Thomas Fatôme cite également « tout ce qui est test de dépistage rapide » et « bien sûr, la vaccination » dans les actes qu’il veut confier au réseau. Il se réjouit de l’extension de la vaccination antigrippale en officine aux publics non prioritaires et veut « aller plus loin », mais n’a « pas tous les leviers en main », certaines prérogatives relevant du ministère de la Santé ou de la Haute Autorité de santé (HAS). Une chose est sûre, « l’assurance-maladie est très favorable à l’élargissement du rôle du pharmacien dans la vaccination, par exemple aux rappels de l’adulte ». Une revendication de la FSPF qui, souligne Philippe Besset, « répète depuis deux ans que la pharmacie doit être le lieu de la prévention ». De son côté, l’assurance-maladie se veut pragmatique : « On met face à face les compétences des professionnels de santé et les besoins des patients. On doit pouvoir autoriser les pharmaciens à faire davantage de vaccinations parce que les médecins généralistes ont autre chose à faire compte tenu de la démographie médicale. »
Simplifier les procédures
Les prochaines négociations seront l’occasion pour les syndicats et l’assurance-maladie de « partager ce qui fonctionne et ce qui ne fonctionne pas », Thomas Fatôme insistant sur la mise en place de missions applicables à tous les patients et par tous les pharmaciens sur le territoire. Sur ce point, Philippe Besset défend lui aussi l’importance du déploiement des nouvelles missions par l’ensemble du réseau et regrette l’engagement limité des confrères dans les bilans de médication partagés… en raison d’un manque de moyens engagés par les autorités et le besoin de simplifier la procédure. Une simplification qui devrait passer par les améliorations des logiciels métier prévus dans le Ségur du numérique.
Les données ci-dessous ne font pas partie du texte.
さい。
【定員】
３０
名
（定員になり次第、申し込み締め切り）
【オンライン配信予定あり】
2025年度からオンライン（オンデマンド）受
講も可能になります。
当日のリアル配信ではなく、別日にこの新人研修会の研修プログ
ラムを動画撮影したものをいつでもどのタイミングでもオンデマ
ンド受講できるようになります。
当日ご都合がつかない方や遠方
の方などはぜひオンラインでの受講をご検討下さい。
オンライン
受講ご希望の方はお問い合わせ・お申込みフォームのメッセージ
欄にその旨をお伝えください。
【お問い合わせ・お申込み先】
Le numérique est un axe d’importance pour la CNAM, couvrant la e-prescription, l’espace numérique en santé, la e-CPS, la transformation des logiciels métier… Car les pharmaciens ont besoin que leur LGO s’adapte à leurs nouvelles pratiques. « Nous travaillons actuellement avec des logiciels de vente mais l’évolution du métier depuis 2012 nécessite que notre outil informatique soit centré sur le patient », explique Philippe Besset. Olivier Véran a d’ailleurs insisté sur ses attentes d’un engagement fort des pharmaciens dans le numérique et rappelé l’importance d’une « meilleure communication des acteurs du parcours patient grâce à la messagerie sécurisée ou aux agendas partagés ». Il a promis 2 milliards d’euros sur 3 à 5 ans pour équiper la ville, l’hôpital et le médico-social. Une adaptation d’autant plus nécessaire que l’exercice coordonné reste la nouvelle règle. Philippe Besset demande néanmoins un délai supplémentaire de deux ans concernant l’entrée des pharmaciens dans l’exercice coordonné, soit une échéance au 31 décembre 2024. Car avec la crise du Covid, « la confection des CPTS, malgré l’engagement des pharmaciens, a pris du retard ». Une demande à laquelle l’assurance-maladie n’a pas répondu dans l’immédiat.